Aim of the exercise |
Could you repeat the records below exactly as written?

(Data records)

►

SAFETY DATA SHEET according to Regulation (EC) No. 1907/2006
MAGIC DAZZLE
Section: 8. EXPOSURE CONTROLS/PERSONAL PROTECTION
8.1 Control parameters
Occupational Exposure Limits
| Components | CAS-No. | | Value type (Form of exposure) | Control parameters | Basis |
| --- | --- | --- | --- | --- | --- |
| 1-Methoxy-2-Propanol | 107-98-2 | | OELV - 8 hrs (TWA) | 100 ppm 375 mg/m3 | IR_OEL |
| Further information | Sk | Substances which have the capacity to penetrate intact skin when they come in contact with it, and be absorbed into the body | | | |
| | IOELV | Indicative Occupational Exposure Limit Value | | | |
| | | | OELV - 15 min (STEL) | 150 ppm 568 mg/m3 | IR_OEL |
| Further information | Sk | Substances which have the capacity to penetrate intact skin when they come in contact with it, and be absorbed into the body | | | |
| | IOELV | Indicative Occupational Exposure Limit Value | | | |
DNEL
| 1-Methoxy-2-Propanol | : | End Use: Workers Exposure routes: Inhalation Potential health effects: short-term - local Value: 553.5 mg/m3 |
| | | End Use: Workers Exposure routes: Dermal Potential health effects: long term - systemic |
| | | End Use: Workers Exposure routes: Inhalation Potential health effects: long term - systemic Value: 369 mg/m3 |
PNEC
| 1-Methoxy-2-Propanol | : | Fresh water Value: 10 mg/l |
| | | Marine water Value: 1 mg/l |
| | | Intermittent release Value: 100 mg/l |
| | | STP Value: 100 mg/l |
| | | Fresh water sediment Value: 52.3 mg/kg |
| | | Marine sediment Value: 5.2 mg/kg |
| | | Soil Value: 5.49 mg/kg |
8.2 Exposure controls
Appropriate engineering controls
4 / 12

◄

Answer section |
SAFETY DATA SHEET according to Regulation (EC) No. 1907/2006
MAGIC DAZZLE
Section: 8. EXPOSURE CONTROLS/PERSONAL PROTECTION
8.1 Control parameters
Occupational Exposure Limits
| Components | CAS-No. | | Value type (Form of exposure) | Control parameters | Basis |
| --- | --- | --- | --- | --- | --- |
| 1-Methoxy-2-Propanol | 107-98-2 | | OELV - 8 hrs (TWA) | 100 ppm 375 mg/m3 | IR_OEL |
| Further information | Sk | Substances which have the capacity to penetrate intact skin when they come in contact with it, and be absorbed into the body | | | |
| | IOELV | Indicative Occupational Exposure Limit Value | | | |
| | | | OELV - 15 min (STEL) | 150 ppm 568 mg/m3 | IR_OEL |
| Further information | Sk | Substances which have the capacity to penetrate intact skin when they come in contact with it, and be absorbed into the body | | | |
| | IOELV | Indicative Occupational Exposure Limit Value | | | |
DNEL
| 1-Methoxy-2-Propanol | : | End Use: Workers Exposure routes: Inhalation Potential health effects: short-term - local Value: 553.5 mg/m3 |
| | | End Use: Workers Exposure routes: Dermal Potential health effects: long term - systemic |
| | | End Use: Workers Exposure routes: Inhalation Potential health effects: long term - systemic Value: 369 mg/m3 |
PNEC
| 1-Methoxy-2-Propanol | : | Fresh water Value: 10 mg/l |
| | | Marine water Value: 1 mg/l |
| | | Intermittent release Value: 100 mg/l |
| | | STP Value: 100 mg/l |
| | | Fresh water sediment Value: 52.3 mg/kg |
| | | Marine sediment Value: 5.2 mg/kg |
| | | Soil Value: 5.49 mg/kg |
8.2 Exposure controls
Appropriate engineering controls
4 / 12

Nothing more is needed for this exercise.